*Provided records*
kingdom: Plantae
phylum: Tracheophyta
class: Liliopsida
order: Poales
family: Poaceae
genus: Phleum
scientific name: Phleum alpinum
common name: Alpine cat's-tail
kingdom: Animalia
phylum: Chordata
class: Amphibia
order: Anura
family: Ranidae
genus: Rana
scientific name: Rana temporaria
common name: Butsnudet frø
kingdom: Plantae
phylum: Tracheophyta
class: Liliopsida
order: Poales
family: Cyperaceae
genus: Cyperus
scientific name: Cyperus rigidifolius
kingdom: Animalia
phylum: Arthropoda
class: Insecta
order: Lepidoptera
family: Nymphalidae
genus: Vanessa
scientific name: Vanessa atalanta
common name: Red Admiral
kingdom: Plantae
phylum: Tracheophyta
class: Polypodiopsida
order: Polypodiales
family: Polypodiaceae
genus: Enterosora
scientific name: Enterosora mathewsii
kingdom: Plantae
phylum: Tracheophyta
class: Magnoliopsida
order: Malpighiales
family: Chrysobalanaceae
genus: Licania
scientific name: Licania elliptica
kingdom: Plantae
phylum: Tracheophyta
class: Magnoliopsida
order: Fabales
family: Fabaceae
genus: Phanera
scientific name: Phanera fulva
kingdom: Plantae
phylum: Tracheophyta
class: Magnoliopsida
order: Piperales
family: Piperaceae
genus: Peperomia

*Exercise*
Copy word for word the stretch of the entries from their first line through the line containing "order: Malpighiales", both ends included.

*Answer in full*
kingdom: Plantae
phylum: Tracheophyta
class: Liliopsida
order: Poales
family: Poaceae
genus: Phleum
scientific name: Phleum alpinum
common name: Alpine cat's-tail
kingdom: Animalia
phylum: Chordata
class: Amphibia
order: Anura
family: Ranidae
genus: Rana
scientific name: Rana temporaria
common name: Butsnudet frø
kingdom: Plantae
phylum: Tracheophyta
class: Liliopsida
order: Poales
family: Cyperaceae
genus: Cyperus
scientific name: Cyperus rigidifolius
kingdom: Animalia
phylum: Arthropoda
class: Insecta
order: Lepidoptera
family: Nymphalidae
genus: Vanessa
scientific name: Vanessa atalanta
common name: Red Admiral
kingdom: Plantae
phylum: Tracheophyta
class: Polypodiopsida
order: Polypodiales
family: Polypodiaceae
genus: Enterosora
scientific name: Enterosora mathewsii
kingdom: Plantae
phylum: Tracheophyta
class: Magnoliopsida
order: Malpighiales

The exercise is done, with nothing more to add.